Location: Durham Convention Center in beautiful Downtown Durham!

Dates: May 29-June 1, 2025

Hosted by Duke University

Organizing Team: Aarthi Vadde, Sarah Quesada, Janice Ho, Barbara Halla, and Yeonwoo Koo

CFP deadline has passed. We are no longer accepting submissions. Thank you to all who submitted!

To sign up for the SNS mailing list:

  1. Go to https://groups.google.com 
  2. In the search bar at the top of the page, select “All groups & messages” and search for Society of Novel Studies
  3. Click on the arrow/door icon at the right side of the webpage to request to join.

The 2025 conference theme—NOVEL LANGUAGES— connects our disciplinary expertise in various linguistic traditions of the novel to the broader topic of language itself.  Nothing is more foundational to human experience and collective identity than language.  Yet how people think about language, talk about language, and participate in our respective language communities is in flux due to the challenges and opportunities posed by nonhuman others. Novelists, artists, and philosophers, engaged in the fight against anthropogenic climate change, have questioned whether human-centered understandings of language have obscured our connections to other species and damaged our ability to see ourselves as part of earth’s systems.  They have drawn inspiration from scientific studies of plant and animal networks of communication to reconceive of human language for what ecologist David Abram calls a “more-than-human” world.  In turn, novelists have joined technologists in vigorously debating the role of large language models and Generative AI in the creative process raising questions about what, if any, role data-driven language technologies should play in the composition or translation of literary works.

◆ ◆ ◆ ◆

_ACTION ITEM_.
Continue the announcement of the 2025 conference on "Novel Languages," beginning right after its final sentence.

_COLLECTED DATA_.
◆ ◆ ◆ ◆

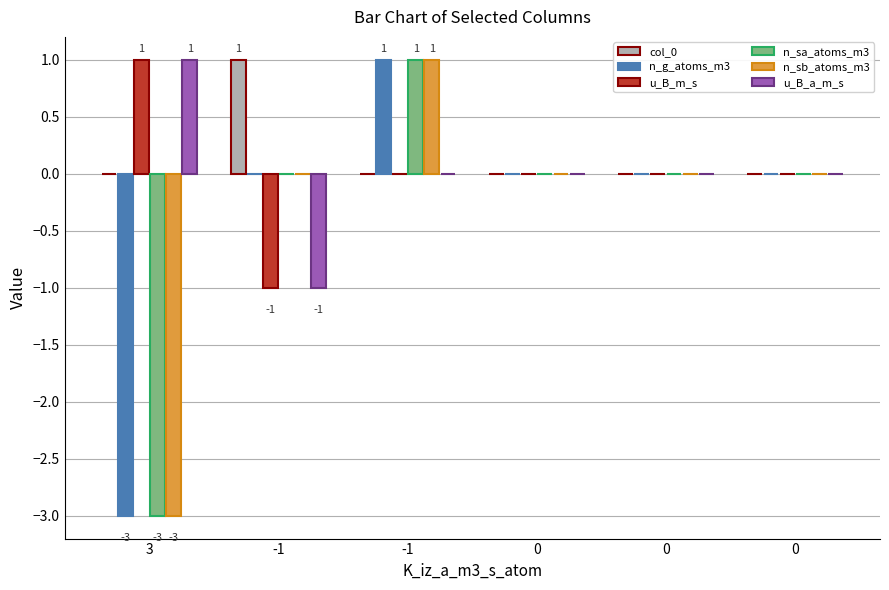

How many series are shown in this chart?

6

◆ ◆ ◆ ◆

_REPLY TO THE EXERCISE_.
Thinking differently about the more-than-human world requires reading beyond the English language and through the historical inequities among languages. Scholars now acknowledge the need to think cosmopolitically, that is to consider the intersections of multiple linguistic empires as well as multiple forms of indigenous culture. As we contemplate the relationship between languages and lifeworlds in the novel, it is crucial for scholars working across linguistic traditions to share and critique our differential understanding of common concepts like “the human,” “nature,” “technology,” “translation,” and “language” itself.

We encourage whole panel (3-4 scholars) proposals as well as individual 15 minute paper proposals that engage our theme.  We also welcome proposals committed to the study of the novel more broadly. Sample topics might include:

  • Decentered Geographies of the Novel
  • Indigenous cosmologies and the novel;
  • Linguistic imperialism and/or Data colonialism
  • Linguistic politics with respect to race, gender, sexuality, and disability;
  • Novel and endangered languages;
  • Novel in lesser-taught languages;
  • Novel in a multispecies world
  • Novel’s relationship to other popular media (e.g. the stage, radio, film, music, television; internet) and formats (print, digital, and audio)
  • Politics of translation and distribution in the global marketplace
  • Representational challenges of climate change
  • Science fiction and science fact in the novel
  • Technologies of novel-writing (from handwriting to word processing to social media platforms to large language models and generative AI)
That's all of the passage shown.